**EXERCISE DETAILS:** After finding the line containing "546 360 360.89" below, please output that line and each following one through the line containing "482 404 4.86", exactly as written.

^^^^^^^^^^^^^^^^

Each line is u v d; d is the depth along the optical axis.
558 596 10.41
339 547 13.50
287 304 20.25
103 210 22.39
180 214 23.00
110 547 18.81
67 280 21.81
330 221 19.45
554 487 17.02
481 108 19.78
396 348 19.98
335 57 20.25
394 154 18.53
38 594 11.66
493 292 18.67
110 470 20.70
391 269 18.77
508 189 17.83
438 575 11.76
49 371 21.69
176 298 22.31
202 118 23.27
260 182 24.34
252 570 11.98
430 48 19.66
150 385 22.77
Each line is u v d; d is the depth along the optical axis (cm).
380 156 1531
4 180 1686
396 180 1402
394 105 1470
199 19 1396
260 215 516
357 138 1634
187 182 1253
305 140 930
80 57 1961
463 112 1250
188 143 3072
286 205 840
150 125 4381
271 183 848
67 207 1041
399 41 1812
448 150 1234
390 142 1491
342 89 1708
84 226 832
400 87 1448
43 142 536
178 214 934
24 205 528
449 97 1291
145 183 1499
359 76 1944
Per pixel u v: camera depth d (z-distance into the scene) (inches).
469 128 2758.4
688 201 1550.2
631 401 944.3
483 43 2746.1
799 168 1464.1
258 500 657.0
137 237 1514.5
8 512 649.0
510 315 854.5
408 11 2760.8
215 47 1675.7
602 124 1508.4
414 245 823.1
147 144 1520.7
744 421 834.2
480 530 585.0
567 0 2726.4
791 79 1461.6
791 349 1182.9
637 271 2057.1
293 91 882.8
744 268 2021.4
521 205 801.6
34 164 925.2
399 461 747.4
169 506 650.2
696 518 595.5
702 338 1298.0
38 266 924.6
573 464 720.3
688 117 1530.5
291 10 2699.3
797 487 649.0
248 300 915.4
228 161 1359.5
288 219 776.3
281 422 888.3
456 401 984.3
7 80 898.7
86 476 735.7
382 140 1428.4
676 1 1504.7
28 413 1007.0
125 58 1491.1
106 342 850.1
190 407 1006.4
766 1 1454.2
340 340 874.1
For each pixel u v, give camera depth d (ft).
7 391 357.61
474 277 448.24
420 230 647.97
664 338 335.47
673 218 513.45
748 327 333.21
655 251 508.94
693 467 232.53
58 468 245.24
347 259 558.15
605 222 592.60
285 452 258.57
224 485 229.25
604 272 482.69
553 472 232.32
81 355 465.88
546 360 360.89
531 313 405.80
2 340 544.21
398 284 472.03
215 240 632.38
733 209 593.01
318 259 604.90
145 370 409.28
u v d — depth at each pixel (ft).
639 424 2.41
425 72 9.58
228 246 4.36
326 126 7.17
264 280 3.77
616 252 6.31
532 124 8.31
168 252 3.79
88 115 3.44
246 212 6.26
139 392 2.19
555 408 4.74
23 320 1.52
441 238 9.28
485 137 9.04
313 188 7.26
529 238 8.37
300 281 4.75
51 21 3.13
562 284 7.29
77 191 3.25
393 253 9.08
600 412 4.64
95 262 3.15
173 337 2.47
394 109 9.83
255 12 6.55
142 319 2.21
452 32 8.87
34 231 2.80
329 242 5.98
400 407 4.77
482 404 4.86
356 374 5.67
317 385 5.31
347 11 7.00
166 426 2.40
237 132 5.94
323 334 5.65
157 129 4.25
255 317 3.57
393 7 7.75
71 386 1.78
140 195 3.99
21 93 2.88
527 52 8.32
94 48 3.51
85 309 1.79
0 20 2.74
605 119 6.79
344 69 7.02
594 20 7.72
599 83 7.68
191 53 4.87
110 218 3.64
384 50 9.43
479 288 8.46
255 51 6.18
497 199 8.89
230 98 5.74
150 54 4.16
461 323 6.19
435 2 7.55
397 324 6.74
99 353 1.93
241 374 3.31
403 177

^^^^^^^^^^^^^^^^

**EXPECTED OUTPUT:**
546 360 360.89
531 313 405.80
2 340 544.21
398 284 472.03
215 240 632.38
733 209 593.01
318 259 604.90
145 370 409.28
u v d — depth at each pixel (ft).
639 424 2.41
425 72 9.58
228 246 4.36
326 126 7.17
264 280 3.77
616 252 6.31
532 124 8.31
168 252 3.79
88 115 3.44
246 212 6.26
139 392 2.19
555 408 4.74
23 320 1.52
441 238 9.28
485 137 9.04
313 188 7.26
529 238 8.37
300 281 4.75
51 21 3.13
562 284 7.29
77 191 3.25
393 253 9.08
600 412 4.64
95 262 3.15
173 337 2.47
394 109 9.83
255 12 6.55
142 319 2.21
452 32 8.87
34 231 2.80
329 242 5.98
400 407 4.77
482 404 4.86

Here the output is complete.